So you're not so hot on the whole search engine thing? The article does slide in...

cloverich · on Dec 9, 2012

> So you're not so hot on the whole search engine thing?

They scrape to generate links for users to go to the site. That's quite different than scraping for...any other purpose? So it seems. Would you (anyone) argue otherwise? (genuine curiosity).

robryan · on Dec 9, 2012

They are also using title, description, some snippets from the page and taking a cached version of the site and images you can view without having to visit the site itself. They are also using this data as a product to sell advertising against.

If there wasn't so much benefit for most of all sites to be in search engine indexes you would thinking at least some would object to this scraping.

There would be lots of other scraping that websites want to prevent that takes even less data than this. It just doesn't provide much in return for the website.

polyfractal · on Dec 9, 2012

Google is even moving into the territory of scraping content to display. Relevant wikipedia snippets are now being displayed on the search page as a side bar. While Wiki probably doesn't care...there are plenty of other sites that would not like Google to scrape the content and display it on the search page.

fudged71 · on Dec 9, 2012

Well, it probably sucks for Wikipedia because users aren't seeing the Jimmy Wales messages everywhere if they find the content through Google.

robryan · on Dec 10, 2012

Yeah, Wikipedia is creative commons so that should be okay?

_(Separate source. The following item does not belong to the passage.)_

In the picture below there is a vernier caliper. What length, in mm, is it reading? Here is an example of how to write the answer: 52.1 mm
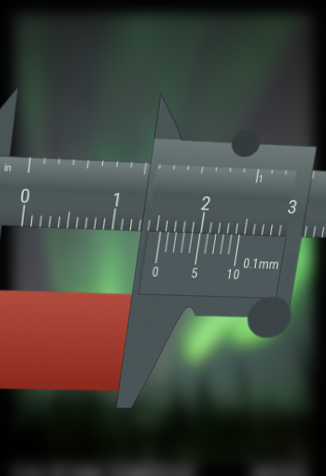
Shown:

You are right though I wonder if they have the rights to sports results and weather that they are pulling.

They have even convinced us all to go mark up our page to help them pull stuff like ratings and reviews out.

kragen · on Dec 10, 2012

Sports results are facts and are statutorily not subject to copyright in the US.

kragen · on Dec 10, 2012

Wikipedia explicitly allows that kind of thing with CC-BY-SA licenses, and indeed gets substantial funding from companies like answers.com that do it. (Incidentally, answers.com was the only way to see TeX equations on Wikipedia on my Android phone last time I checked, so it's not like they're adding no value.)

randomdata · on Dec 9, 2012

From what I understand, Google uses crawled data as a learning set for their translation service. There is no "this phrase was learned from: www.nytimes.com" when I do a translation, so I guess Google is still guilty?

freshhawk · on Dec 9, 2012

Does it have to be a search based interface to the indexed data?

Does finding a link to the scrapee have to be the primary purpose of the site (and therefore google would be constantly getting "worse" by this scale)?

So how prominent does the link back have to be for it to be ok?

What about the summarized data from there that search engines are adding these days, so you don't need to leave the google results page to get your answer but the data still comes from some site that you rarely notice the name of?

edit: as to your curiosity, I honestly do not see the line that you see. Unless it's that the link back to the source is required. I don't know that I agree with that but I would understand it, although that gets harder and harder the more you massage your dataset to be useful to users.